Prepared by Sr. Anna Mwamlima
The house of Mary is a place, a space, a reality where women can strengthen themselves in faith, build bonds with one another, share their experience and support. In July this year, I participated in a summer retreat for women organized by our congregation in Nysa. The subject of considerations prepared for this time by Dr. Iwona Zielonka, who is wholeheartedly committed to the new evangelization, was “Exit from Egypt”. These days were very important to me because I discovered how much there is a need for meetings that allow another person, a woman, to strengthen her faith and share ones experience of living God. I immediately knew that a place where women could meet for a conversation or prayer could be established in Racibórz. It was God’s impulse. God’s light! For years we have been cooperating with the Franciscans from the parish of St.

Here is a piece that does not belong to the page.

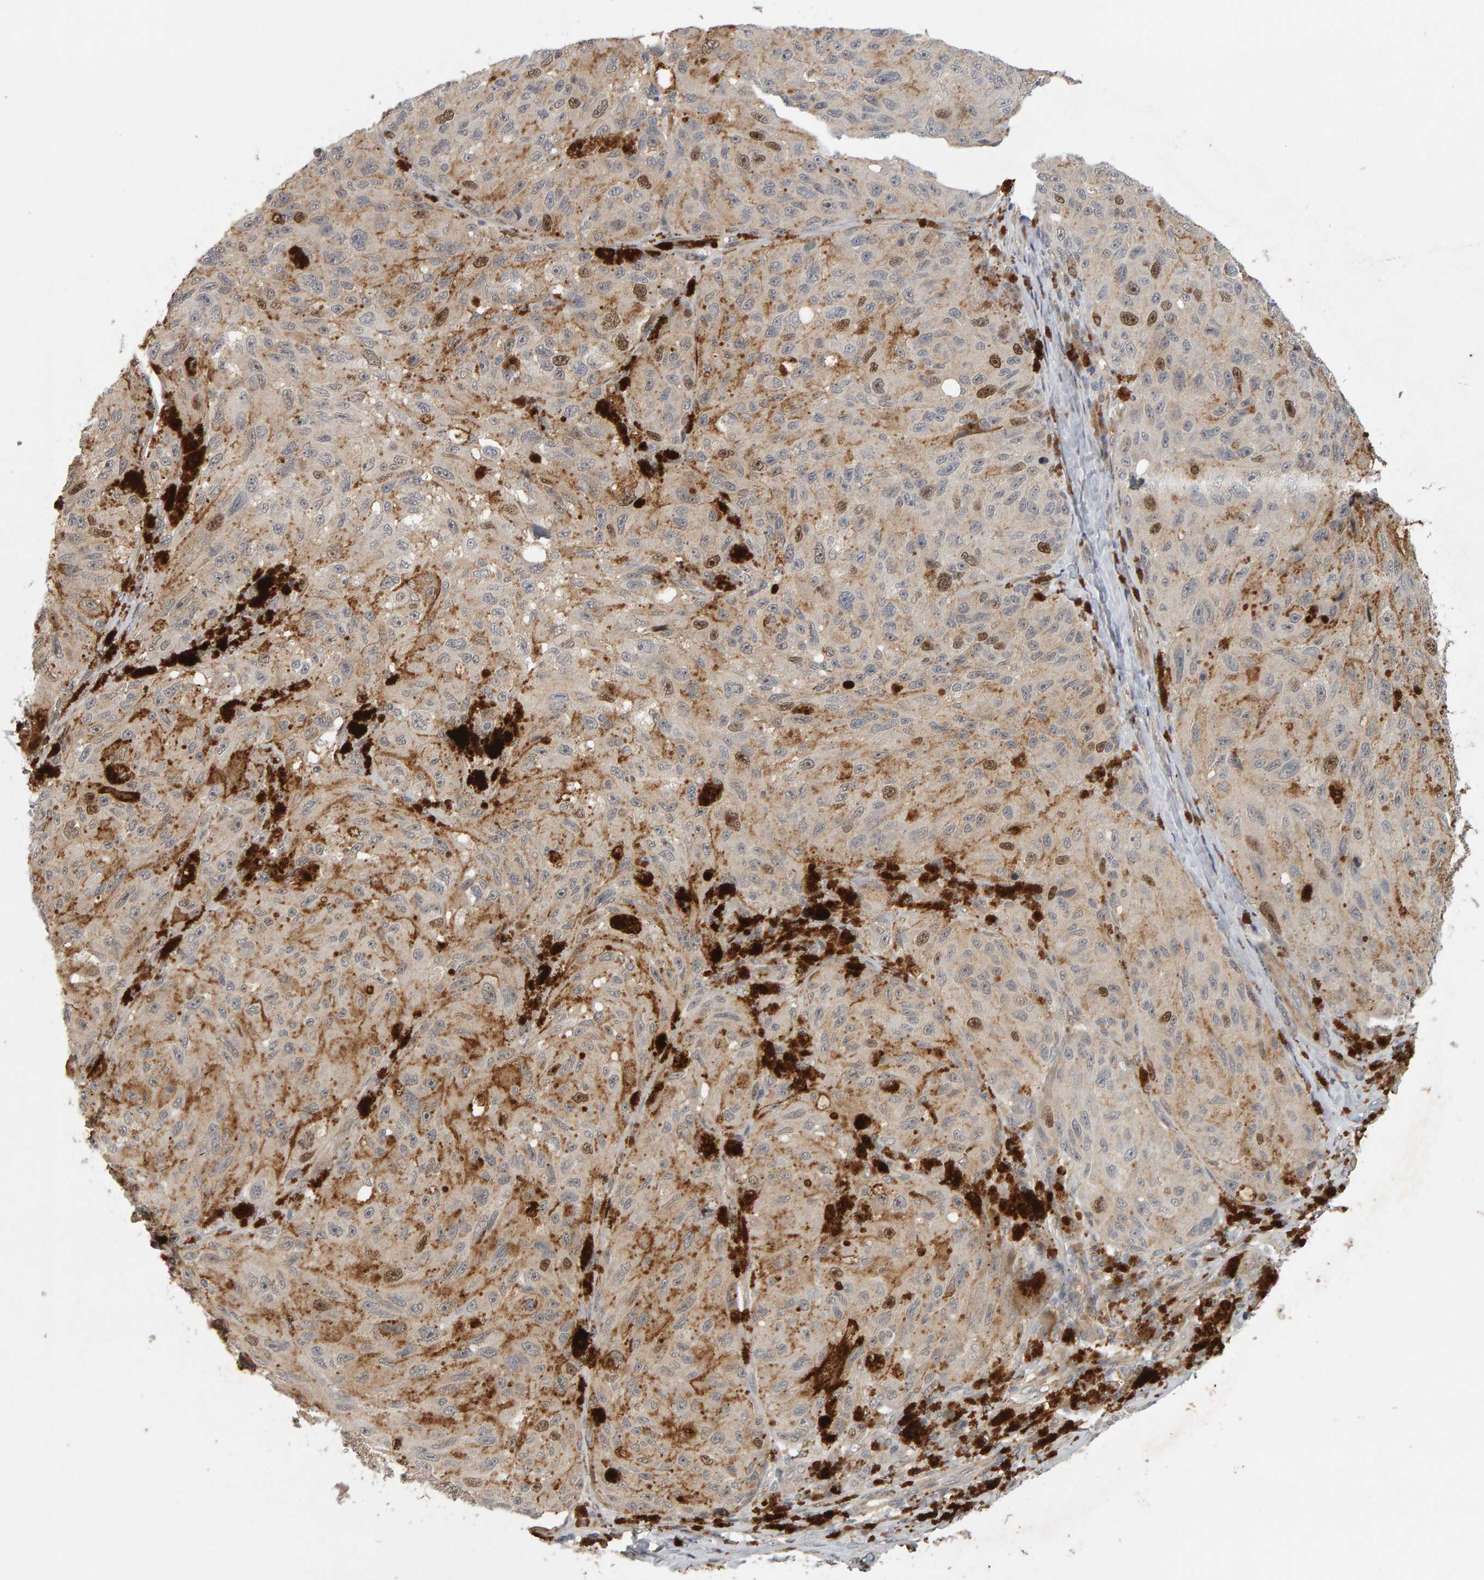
{"staining": {"intensity": "strong", "quantity": "<25%", "location": "nuclear"}, "tissue": "melanoma", "cell_type": "Tumor cells", "image_type": "cancer", "snomed": [{"axis": "morphology", "description": "Malignant melanoma, NOS"}, {"axis": "topography", "description": "Skin"}], "caption": "Melanoma stained for a protein reveals strong nuclear positivity in tumor cells.", "gene": "CDCA5", "patient": {"sex": "female", "age": 73}}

Paschal in Racibórz, and here I saw the opportunity to expand our cooperation and open the House of Mary, where meetings of the female hearts will be held, leading to discovering and understanding oneself in a relationship with God. Prayer, singing, conversations, renewal, closeness… Time spent together. Time to glorify God in oneself and other people. On the feast of Our Lady of the Rosary, October 7, Father Eligiusz blessed our haven. Since then, our meetings have been held once a week. It is amazing that we all feel how much we need this place. We also started a formation in the project “Holiness in the ordinary”. Once a month, we connect with other women via the Internet and take part in the days of recollection prepared by Dr. Iwona Zielonka, director for new evangelization in the diocese of Płock. The theme for this year is Blessings and Living Blessings. It is the path of God’s women who want to join their strength and experience as daughters, sisters, wives, mothers and grandmothers to form themselves in the spirit of the Gospel. After all, taking care of girls and women is the cry of our founder Fr. John Schneider, who has placed every woman and her affairs on our hearts. The House of Mary is also open to the younger parishioners. Every Saturday we meet to instill love for God in children and young people.
S.M Joanna Marcińska
I am for the second time on vacation in Rome. Someone could ask why Rome? Is there no other places to rest? Well, they are. And we choose and my choice was just one. In Rome, I find what’s old and what is new and continues. The city of Rome shows the face of the empire and its size, power, majesty and strength. The empire that has fallen and remained only in textbooks and monuments. Nothing on the Earth can last forever. Only the kingdom of Jesus is eternal, but he is not from this world. The empire fell and faith in the Son of God continues. The second face of Rome is a place where about 1000 churches are located, where every day, so close to each other, the presence of God in the Eucharist takes place. I belong to the followers of Jesus Christ, here is my place in the Church, where the human authority is about the God’s authorities. The Pope is subject to God and on his behalf he proclaims the Gospel. We are all brothers and sisters and greater power has the one who serves. Our superiors in union with the Church serve communities and support them. It’s great that in a place like Rome there is our religious house. I feel welcomed here and always overjoyed in my heart. The international community inspires me to look for communication words and thus to broaden the thinking horizons.
In my opinion, there is need to create a good community:
– First want to have it
– want to be with it (shared moments)
– want to be in it (when I share with others)
I hope each of us can create a community.